Summary of the Morrow's Meditation
We will meditate tomorrow upon the love of Jesus towards us, and we shall see: 1st, how unworthy we were of it; 2nd, to what an extent He has loved us, spite of our unworthiness. We will then make the resolution: 1st, often to protest to Our Lord, by fervent acts of love, that we love Him, and that we desire to love Him always more and more; 2nd, to offer Him the homage of all our actions, of all that we have, and of all that we are, not wishing to do anything but for Him, to possess nothing except for Him, and to see only Him in the persons whom we love. Our spiritual nosegay shall be the words of St. John: "Let us love God, because God hath first loved us" (I. John iv. 19).
Meditation for the Morning
Let us adore Jesus Christ as the passionate lover of our souls, who carried love for us to its very last excess (Ephes. ii. 4); who made for us all that exists, sacrificed Himself, spent Himself entirely for us. Let us render Him all the homage of which our heart is capable.
FIRST POINT
How Unworthy we were of the Love of Jesus Christ.
O my God, if it be true that love is greater in proportion as it sets forth from the loftiest summit and descends to the lowest abyss, how unworthy, then, was I to be loved by Thee! When I contemplate Thee in the highest heavens, where Thou dost reign; when I gaze at the vast extent of the firmament which Thou hast set forth as a magnificent tent above my head, and the countless stars Thou hast sown therein, even as the laborer sows seed in his field, and the whole universe, which was for Thee but as the playing of Thy fingers, I fall down abased and confused in the presence of so much greatness. When I tell myself that all the nations are in Thy presence as though they were not, that with three of Thy fingers Thou dost sustain the globe and balance the mountains, that Thou dost send the thunder, and it goes, and on its return it says, Behold me (Baruch iii.), I cannot overcome my astonishment that a God so great should lower His affections to me, and that He should will to love me, I who am so infinitely below Him. O prodigy which will be the astonishment of the heavens during all eternity! and what am I, then, that I should be loved by so lofty a majesty?
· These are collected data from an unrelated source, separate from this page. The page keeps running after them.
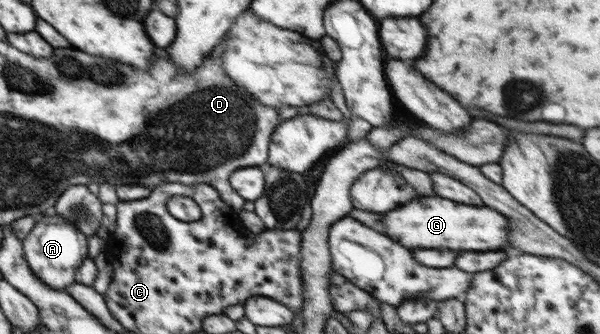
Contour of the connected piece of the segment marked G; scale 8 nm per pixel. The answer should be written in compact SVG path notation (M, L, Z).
M420 197L382 215L382 233L406 249L454 249L454 251L496 251L508 249L508 219L488 207L460 205L442 197Z

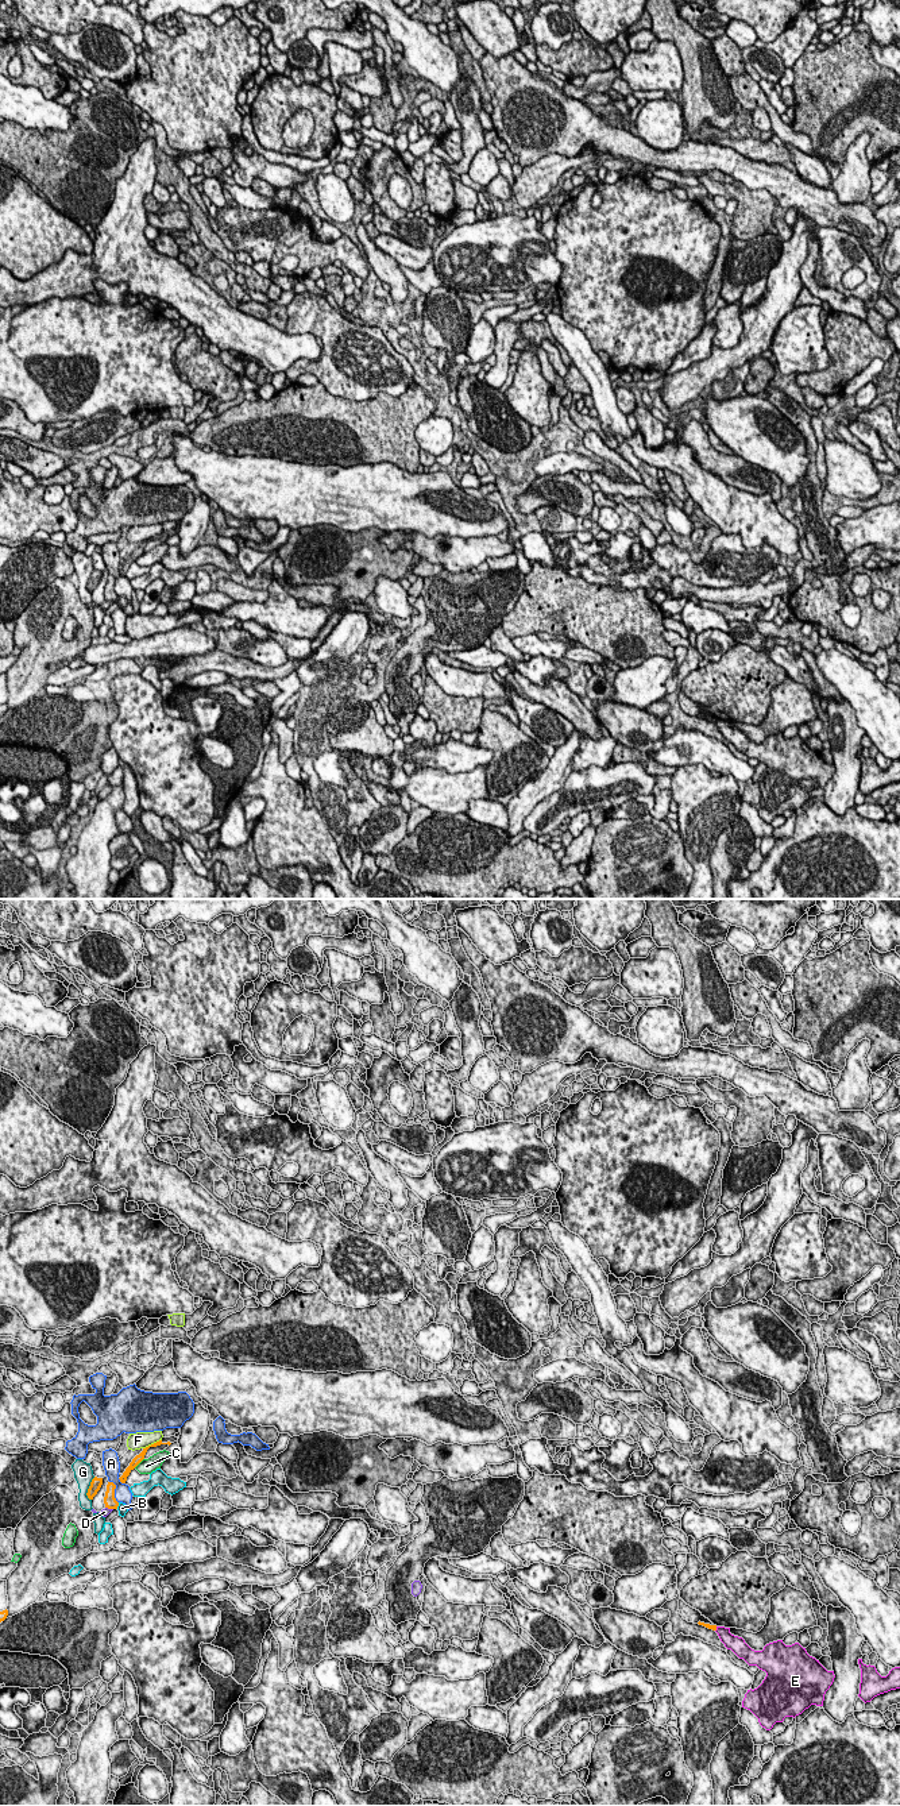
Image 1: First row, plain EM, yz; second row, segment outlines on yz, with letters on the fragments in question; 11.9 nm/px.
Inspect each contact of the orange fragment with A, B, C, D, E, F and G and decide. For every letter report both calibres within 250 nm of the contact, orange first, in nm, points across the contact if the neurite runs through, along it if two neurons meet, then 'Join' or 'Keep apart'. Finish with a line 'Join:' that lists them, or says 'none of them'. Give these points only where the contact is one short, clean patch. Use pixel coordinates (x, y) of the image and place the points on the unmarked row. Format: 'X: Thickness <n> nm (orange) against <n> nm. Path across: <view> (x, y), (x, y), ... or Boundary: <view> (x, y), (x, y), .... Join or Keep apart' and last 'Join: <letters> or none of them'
A: Thickness 140 nm (orange) against 190 nm. Keep apart
B: Thickness 140 nm (orange) against 120 nm. Keep apart
C: Thickness 90 nm (orange) against 180 nm. Keep apart
D: Thickness 140 nm (orange) against 90 nm. Keep apart
E: Thickness 60 nm (orange) against 170 nm. Boundary: yz (717, 720), (715, 724). Keep apart
F: Thickness 90 nm (orange) against 200 nm. Keep apart
G: Thickness 130 nm (orange) against 220 nm. Keep apart
Join: none of them

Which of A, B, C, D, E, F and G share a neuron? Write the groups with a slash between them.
A / B / C / D / E / F / G

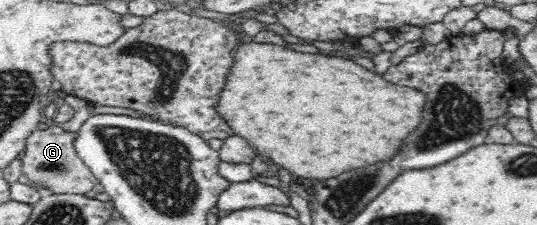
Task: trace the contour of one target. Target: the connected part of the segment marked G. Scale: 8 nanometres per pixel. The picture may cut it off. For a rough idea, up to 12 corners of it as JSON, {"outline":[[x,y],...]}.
{"outline":[[55,121],[26,138],[21,174],[57,195],[98,182]]}

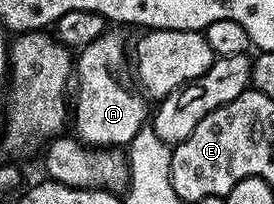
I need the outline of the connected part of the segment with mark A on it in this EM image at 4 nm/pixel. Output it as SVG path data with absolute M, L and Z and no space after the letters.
M104 34L98 40L86 45L82 49L83 52L77 56L77 63L74 65L73 72L79 76L79 100L83 104L87 104L87 108L83 108L79 113L74 113L73 124L75 120L75 128L79 131L79 136L84 145L87 146L127 146L130 145L133 137L137 135L140 128L144 127L146 118L149 116L149 108L147 112L148 101L142 95L134 96L127 88L122 88L115 81L115 76L111 73L111 55L114 54L115 48L111 45L110 35Z

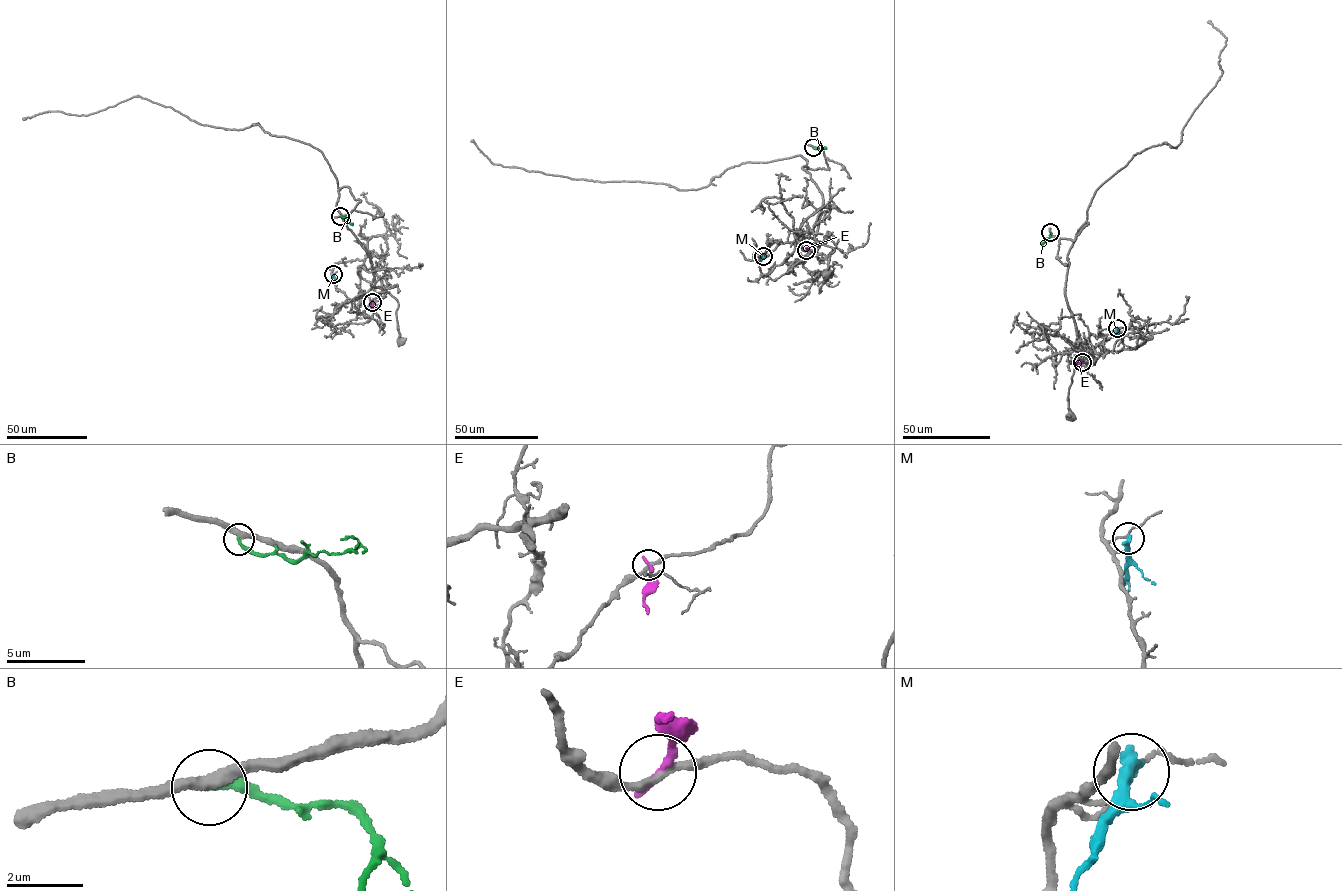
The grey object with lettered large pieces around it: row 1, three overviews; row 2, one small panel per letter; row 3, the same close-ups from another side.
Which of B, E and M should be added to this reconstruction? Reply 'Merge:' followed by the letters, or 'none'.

I am a worm of the earth, crawling in the dust of this lower world; a nothingness which lives only by means of a borrowed existence; less still than that, a sinner by origin, a child of wrath by nature; less than that even, a sinner by malice, an abyss of misery and corruption, capable of all evil, if grace does not hold me back; and a God so great, so holy, loves a creature so vile in every respect; a God who is an abyss of majesty, of greatness, of independence, loves a rebel nothingness, an abyss of baseness, of indigence, and of sin! O love which dost bring distances together, which triumphs over contrasts! And even this is not all. Jesus Christ completely foresaw that we should respond to His love only by coldness, by the indifference which does not care for it, by the ingratitude which thinks of it without being thankful, by other sins which crucify Him afresh, and spite of these He has loved us so much. O mystery of love!
SECOND POINT
How Jesus Christ has Loved us Spite of our Unworthiness.
He has loved us:
With an anticipated love which dates from all eternity (Jer. xxxi. 3), and which is anterior to all merit on our part;
With a gratuitous love: He possessed in Himself the plenitude of all good, and without any self-interest on His part, without any merit on our part, He conceived for us a love of preference which made Him go and seek us from out of nothingness, choose us out of a number of possible creatures who would have made a better use of existence than we have done, amongst so many millions of infidels to make of us Christians, amongst so many millions of Christians to make of us Catholics, and amongst so many millions of Catholics to surround us with special graces of salvation.
With an infinite love. We should here have to traverse a whole world of miracles; and heaven and earth, and the order of nature and the order of grace, all is full of the love of our God, all cries out to us to love Him. Amongst so many marvels, the crib, the cross, the altar, cry out louder than all the rest, Behold how Jesus Christ has loved us! Let us listen to these voices in the silence of our soul, and let us respond to them by all the ardor of love.
Resolutions and spiritual nosegay as above.